🤖 AI Summary
Multi-robot collaborative perception suffers from a critical bottleneck: the absence of realistic, standardized benchmark datasets. Existing collaborative semantic-aware mapping (C-SAM) evaluations predominantly rely on single-robot trajectory segmentation, failing to capture the intrinsic nature of team coordination and yielding non-comparable results. To address this, we introduce the first large-scale, multi-robot dataset explicitly designed for collaborative perception evaluation. Data were collected synchronously across multiple days and sites using RGB-D cameras, semantic LiDARs, RTK-GPS, and high-precision odometry.

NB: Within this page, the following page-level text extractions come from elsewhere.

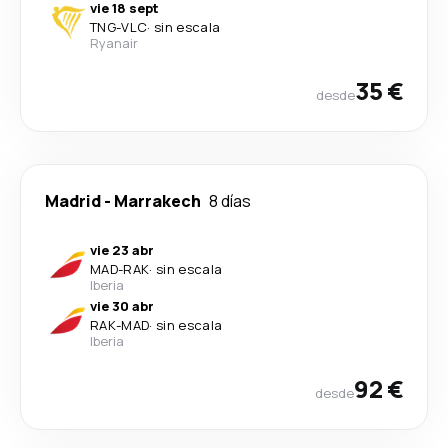
vie 18 sept
TNG
-
VLC
·
sin escala
Ryanair
35 €
desde
Madrid
-
Marrakech
8 días
vie 23 abr
MAD
-
RAK
·
sin escala
Iberia
vie 30 abr
RAK
-
MAD
·
sin escala
Iberia
92 €
desde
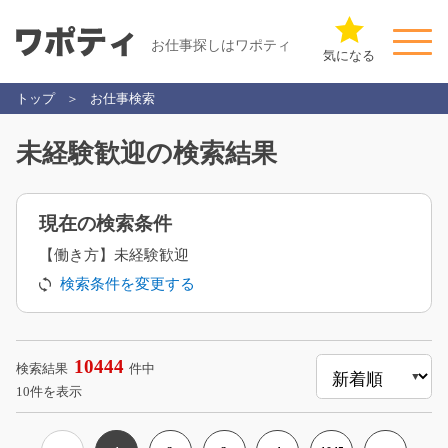
お仕事探しはワポティ
気になる
トップ
お仕事検索
未経験歓迎の検索結果
現在の検索条件
【働き方】未経験歓迎
検索条件を変更する
10444
検索結果
件中
10件を表示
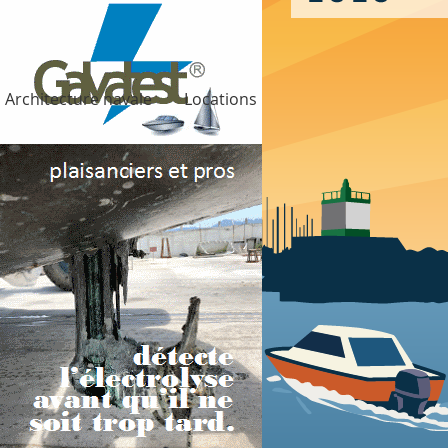
Architecture navale
Locations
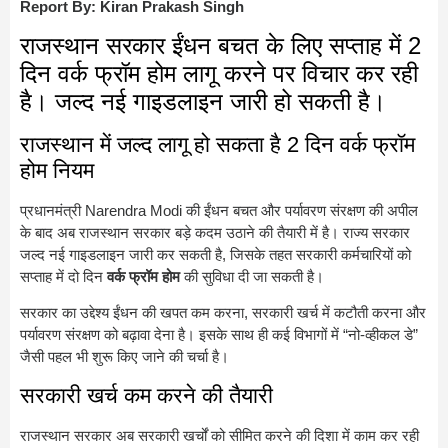
Report By: Kiran Prakash Singh
राजस्थान सरकार ईंधन बचत के लिए सप्ताह में 2
दिन वर्क फ्रॉम होम लागू करने पर विचार कर रही
है। जल्द नई गाइडलाइन जारी हो सकती है।
राजस्थान में जल्द लागू हो सकता है 2 दिन वर्क फ्रॉम
होम नियम
प्रधानमंत्री
Narendra Modi
की ईंधन बचत और पर्यावरण संरक्षण की अपील
के बाद अब राजस्थान सरकार बड़े कदम उठाने की तैयारी में है। राज्य सरकार
जल्द नई गाइडलाइन जारी कर सकती है, जिसके तहत सरकारी कर्मचारियों को
सप्ताह में दो दिन
वर्क फ्रॉम होम
की सुविधा दी जा सकती है।
सरकार का उद्देश्य ईंधन की खपत कम करना, सरकारी खर्च में कटौती करना और
पर्यावरण संरक्षण को बढ़ावा देना है। इसके साथ ही कई विभागों में “नो-व्हीकल डे”
जैसी पहल भी शुरू किए जाने की चर्चा है।
सरकारी खर्च कम करने की तैयारी
राजस्थान सरकार अब सरकारी खर्चों को सीमित करने की दिशा में काम कर रही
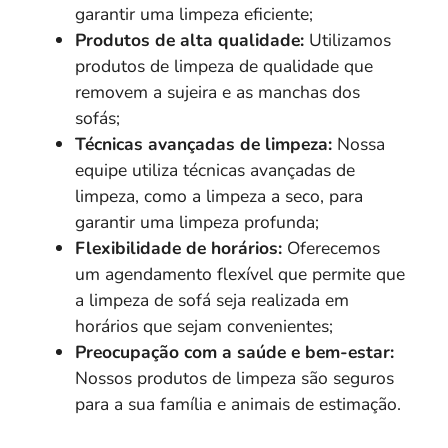
garantir uma limpeza eficiente;
Produtos de alta qualidade:
Utilizamos
produtos de limpeza de qualidade que
removem a sujeira e as manchas dos
sofás;
Técnicas avançadas de limpeza:
Nossa
equipe utiliza técnicas avançadas de
limpeza, como a limpeza a seco, para
garantir uma limpeza profunda;
Flexibilidade de horários:
Oferecemos
um agendamento flexível que permite que
a limpeza de sofá seja realizada em
horários que sejam convenientes;
Preocupação com a saúde e bem-estar:
Nossos produtos de limpeza são seguros
para a sua família e animais de estimação.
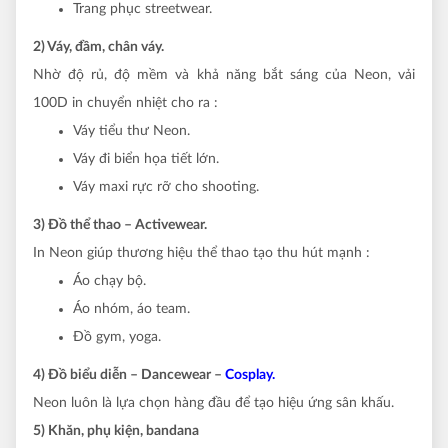
Trang phục streetwear.
2) Váy, đầm, chân váy.
Nhờ độ rủ, độ mềm và khả năng bắt sáng của Neon, vải
100D in chuyển nhiệt cho ra :
Váy tiểu thư Neon.
Váy đi biển họa tiết lớn.
Váy maxi rực rỡ cho shooting.
3) Đồ thể thao – Activewear.
In Neon giúp thương hiệu thể thao tạo thu hút mạnh :
Áo chạy bộ.
Áo nhóm, áo team.
Đồ gym, yoga.
4) Đồ biểu diễn – Dancewear –
Cosplay.
Neon luôn là lựa chọn hàng đầu để tạo hiệu ứng sân khấu.
5) Khăn, phụ kiện, bandana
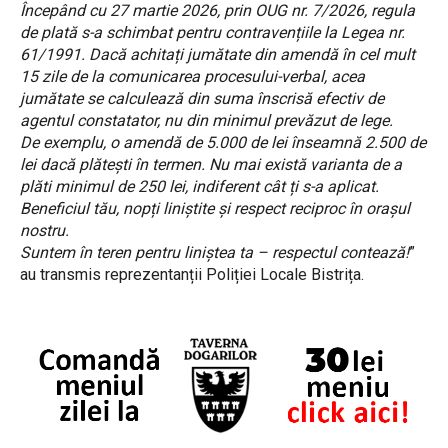
Începând cu 27 martie 2026, prin OUG nr. 7/2026, regula
de plată s-a schimbat pentru contravențiile la Legea nr.
61/1991. Dacă achitați jumătate din amendă în cel mult
15 zile de la comunicarea procesului-verbal, acea
jumătate se calculează din suma înscrisă efectiv de
agentul constatator, nu din minimul prevăzut de lege.
De exemplu, o amendă de 5.000 de lei înseamnă 2.500 de
lei dacă plătești în termen. Nu mai există varianta de a
plăti minimul de 250 lei, indiferent cât ți s-a aplicat.
Beneficiul tău, nopți liniștite și respect reciproc în orașul
nostru.
Suntem în teren pentru liniștea ta – respectul contează!
”
au transmis reprezentanții Poliției Locale Bistrița.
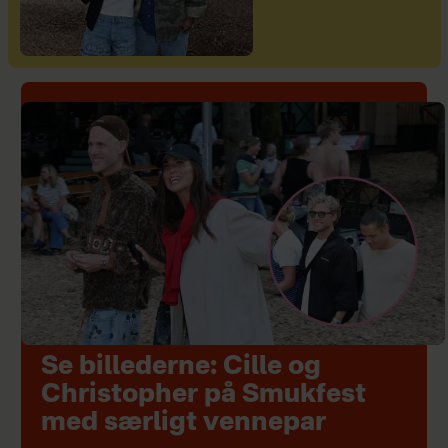
Se billederne: Cille og
Christopher på Smukfest
med særligt vennepar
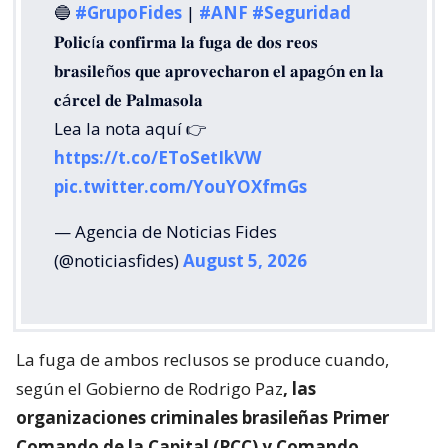
🔵
#GrupoFides
|
#ANF
#Seguridad
𝐏𝐨𝐥𝐢𝐜í𝐚 𝐜𝐨𝐧𝐟𝐢𝐫𝐦𝐚 𝐥𝐚 𝐟𝐮𝐠𝐚 𝐝𝐞 𝐝𝐨𝐬 𝐫𝐞𝐨𝐬
𝐛𝐫𝐚𝐬𝐢𝐥𝐞ñ𝐨𝐬 𝐪𝐮𝐞 𝐚𝐩𝐫𝐨𝐯𝐞𝐜𝐡𝐚𝐫𝐨𝐧 𝐞𝐥 𝐚𝐩𝐚𝐠ó𝐧 𝐞𝐧 𝐥𝐚
𝐜á𝐫𝐜𝐞𝐥 𝐝𝐞 𝐏𝐚𝐥𝐦𝐚𝐬𝐨𝐥𝐚
Lea la nota aquí 👉
https://t.co/EToSetIkVW
pic.twitter.com/YouYOXfmGs
— Agencia de Noticias Fides
(@noticiasfides)
August 5, 2026
La fuga de ambos reclusos se produce cuando,
según el Gobierno de Rodrigo Paz
, las
organizaciones criminales brasileñas Primer
Comando de la Capital (PCC) y Comando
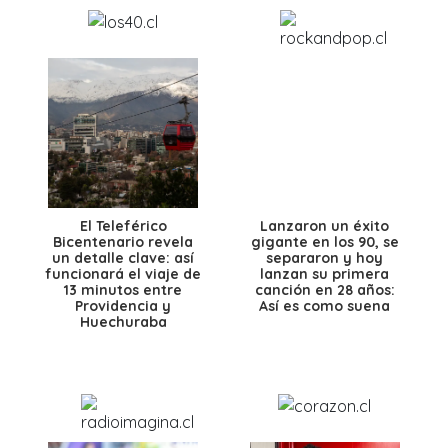
El Teleférico
Lanzaron un éxito
Bicentenario revela
gigante en los 90, se
un detalle clave: así
separaron y hoy
funcionará el viaje de
lanzan su primera
13 minutos entre
canción en 28 años:
Providencia y
Así es como suena
Huechuraba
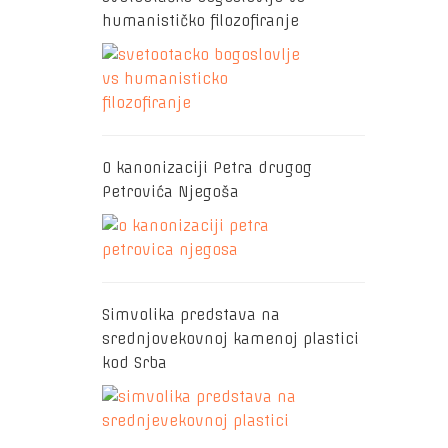
humanističko filozofiranje
O kanonizaciji Petra drugog
Petrovića Njegoša
Simvolika predstava na
srednjovekovnoj kamenoj plastici
kod Srba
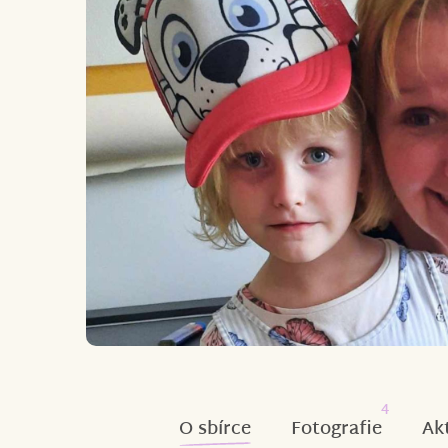
4
O sbírce
Fotografie
Ak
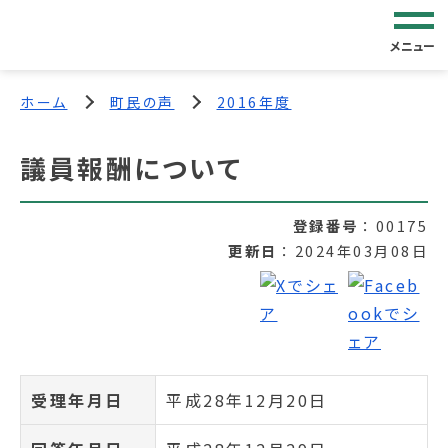
メニュー
ホーム
町民の声
2016年度
議員報酬について
登録番号
00175
更新日
2024年03月08日
受理年月日
平成28年12月20日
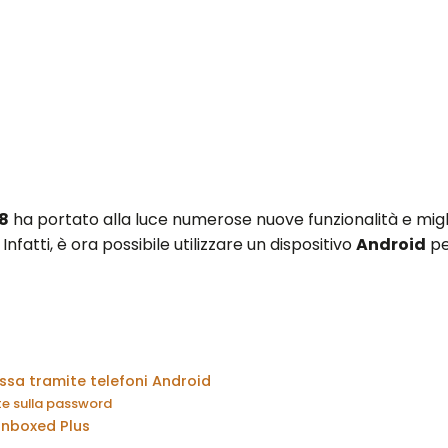
8
ha portato alla luce numerose nuove funzionalità e miglio
. Infatti, è ora possibile utilizzare un dispositivo
Android
pe
sa tramite telefoni Android
e sulla password
Unboxed Plus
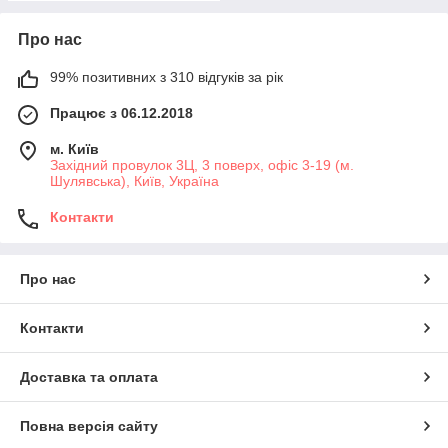
Про нас
99% позитивних з 310 відгуків за рік
Працює з 06.12.2018
м. Київ
Західний провулок 3Ц, 3 поверх, офіс 3-19 (м.
Шулявська), Київ, Україна
Контакти
Про нас
Контакти
Доставка та оплата
Повна версія сайту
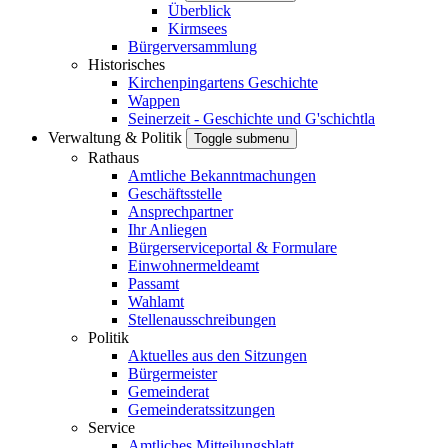
Überblick
Kirmsees
Bürgerversammlung
Historisches
Kirchenpingartens Geschichte
Wappen
Seinerzeit - Geschichte und G'schichtla
Verwaltung & Politik
Toggle submenu
Rathaus
Amtliche Bekanntmachungen
Geschäftsstelle
Ansprechpartner
Ihr Anliegen
Bürgerserviceportal & Formulare
Einwohnermeldeamt
Passamt
Wahlamt
Stellenausschreibungen
Politik
Aktuelles aus den Sitzungen
Bürgermeister
Gemeinderat
Gemeinderatssitzungen
Service
Amtliches Mitteilungsblatt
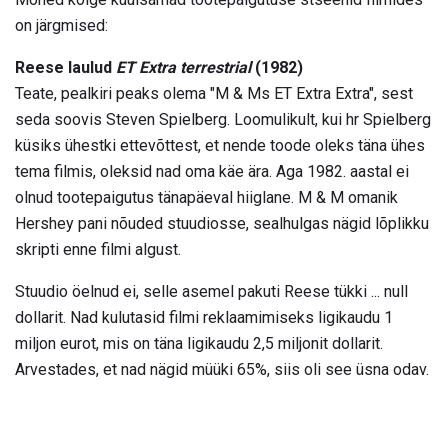
on järgmised:
Reese laulud
ET Extra terrestrial
(1982)
Teate, pealkiri peaks olema "M & Ms ET Extra Extra", sest
seda soovis Steven Spielberg. Loomulikult, kui hr Spielberg
küsiks ühestki ettevõttest, et nende toode oleks täna ühes
tema filmis, oleksid nad oma käe ära. Aga 1982. aastal ei
olnud tootepaigutus tänapäeval hiiglane. M & M omanik
Hershey pani nõuded stuudiosse, sealhulgas nägid lõplikku
skripti enne filmi algust.
Stuudio öelnud ei, selle asemel pakuti Reese tükki ... null
dollarit. Nad kulutasid filmi reklaamimiseks ligikaudu 1
miljon eurot, mis on täna ligikaudu 2,5 miljonit dollarit.
Arvestades, et nad nägid müüki 65%, siis oli see üsna odav.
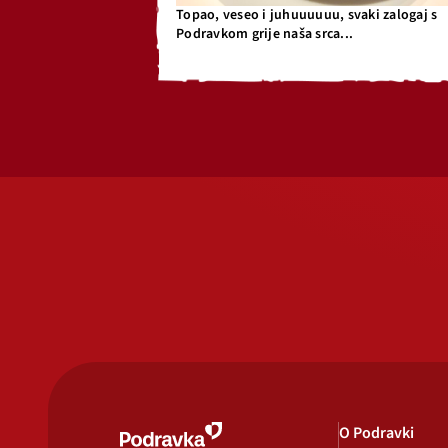
Topao, veseo i juhuuuuuu, svaki zalogaj s
Podravkom grije naša srca...
O Podravki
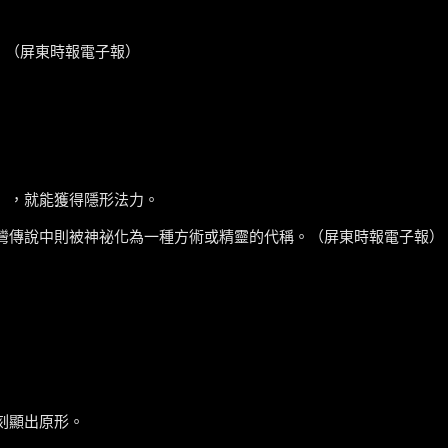
怪。（屏東時報電子報）
），就能獲得隱形法力。
灣傳說中則被神祕化為一種方術或精靈的代稱。（屏東時報電子報）
刻顯出原形。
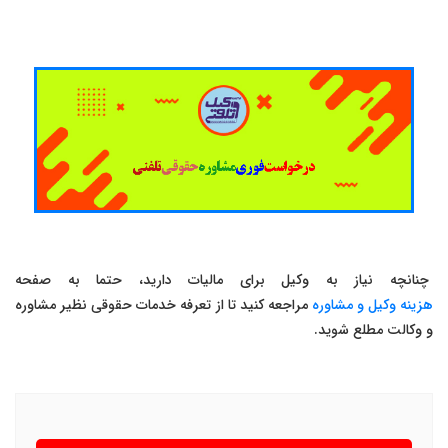
چنانچه نیاز به وکیل برای مالیات دارید، حتما به صفحه
هزینه وکیل و مشاوره
مراجعه کنید تا از تعرفه خدمات حقوقی نظیر مشاوره
و وکالت مطلع شوید.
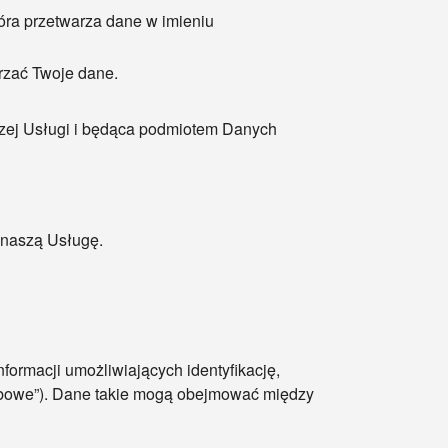
tóra przetwarza dane w imieniu
rzać Twoje dane.
aszej Usługi i będąca podmiotem Danych
 naszą Usługę.
formacji umożliwiających identyfikację,
osobowe”). Dane takie mogą obejmować między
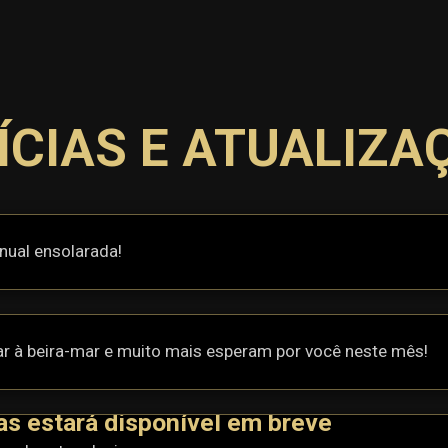
ÍCIAS E ATUALIZA
nual ensolarada!
ar à beira-mar e muito mais esperam por você neste mês!
as estará disponível em breve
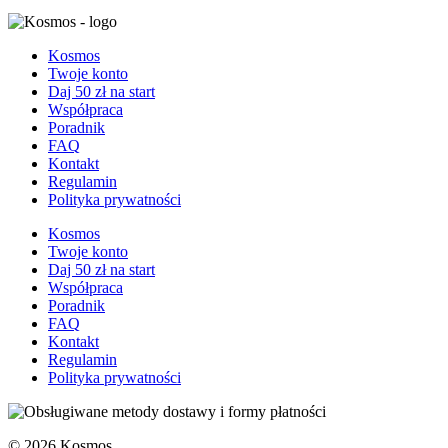
Kosmos
Twoje konto
Daj 50 zł na start
Współpraca
Poradnik
FAQ
Kontakt
Regulamin
Polityka prywatności
Kosmos
Twoje konto
Daj 50 zł na start
Współpraca
Poradnik
FAQ
Kontakt
Regulamin
Polityka prywatności
© 2026 Kosmos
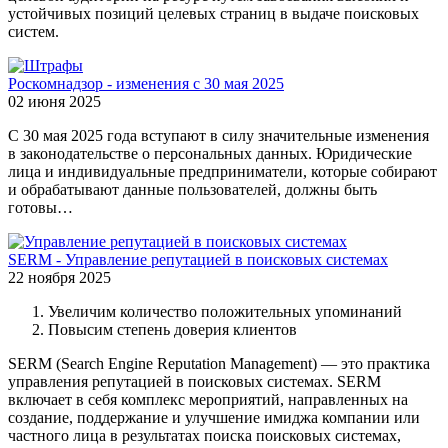
устойчивых позиций целевых страниц в выдаче поисковых
систем.
Роскомнадзор - изменения с 30 мая 2025
02 июня 2025
С 30 мая 2025 года вступают в силу значительные изменения
в законодательстве о персональных данных. Юридические
лица и индивидуальные предприниматели, которые собирают
и обрабатывают данные пользователей, должны быть
готовы…
SERM - Управление репутацией в поисковых системах
22 ноября 2025
Увеличим количество положительных упоминаний
Повысим степень доверия клиентов
SERM (Search Engine Reputation Management) — это практика
управления репутацией в поисковых системах. SERM
включает в себя комплекс мероприятий, направленных на
создание, поддержание и улучшение имиджа компании или
частного лица в результатах поиска поисковых системах,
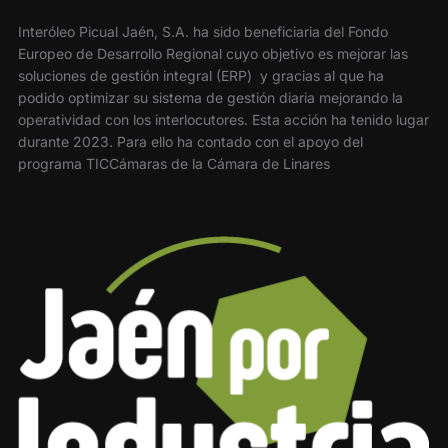
Interóleo Picual Jaén, S.A. ha sido beneficiaria del Fondo
Europeo de Desarrollo Regional cuyo objetivo es mejorar las
soluciones de gestión integral (ERP) y gracias al que ha
podido optimizar su sistema de gestión diaria mejorando la
operatividad con los interlocutores. Esta acción ha tenido lugar
durante 2023. Para ello ha contado con el apoyo del
programa TICCámaras de la Cámara de Linares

We implement a controllable trajectory-overlap mechanism and provide dense, frame-level semantic annotations, achieving millisecond-level temporal synchronization and centimeter-level spatial alignment. Four high-quality synchronized sequences are released, covering diverse dynamic scenarios and including ground-truth trajectories. This dataset bridges a fundamental gap in reproducible, verifiable evaluation for multi-robot collaborative perception, significantly enhancing the fairness and reliability of algorithmic benchmarking.
📝 Abstract
A central challenge for multi-robot systems is fusing independently gathered perception data into a unified representation. Despite progress in Collaborative SLAM (C-SLAM), benchmarking remains hindered by the scarcity of dedicated multi-robot datasets. Many evaluations instead partition single-robot trajectories, a practice that may only partially reflect true multi-robot operations and, more critically, lacks standardization, leading to results that are difficult to interpret or compare across studies. While several multi-robot datasets have recently been introduced, they mostly contain short trajectories with limited inter-robot overlap and sparse intra-robot loop closures. To overcome these limitations, we introduce CU-Multi, a dataset collected over multiple days at two large outdoor sites on the University of Colorado Boulder campus. CU-Multi comprises four synchronized runs with aligned start times and controlled trajectory overlap, replicating the distinct perspectives of a robot team. It includes RGB-D sensing, RTK GPS, semantic LiDAR, and refined ground-truth odometry. By combining overlap variation with dense semantic annotations, CU-Multi provides a strong foundation for reproducible evaluation in multi-robot collaborative perception tasks.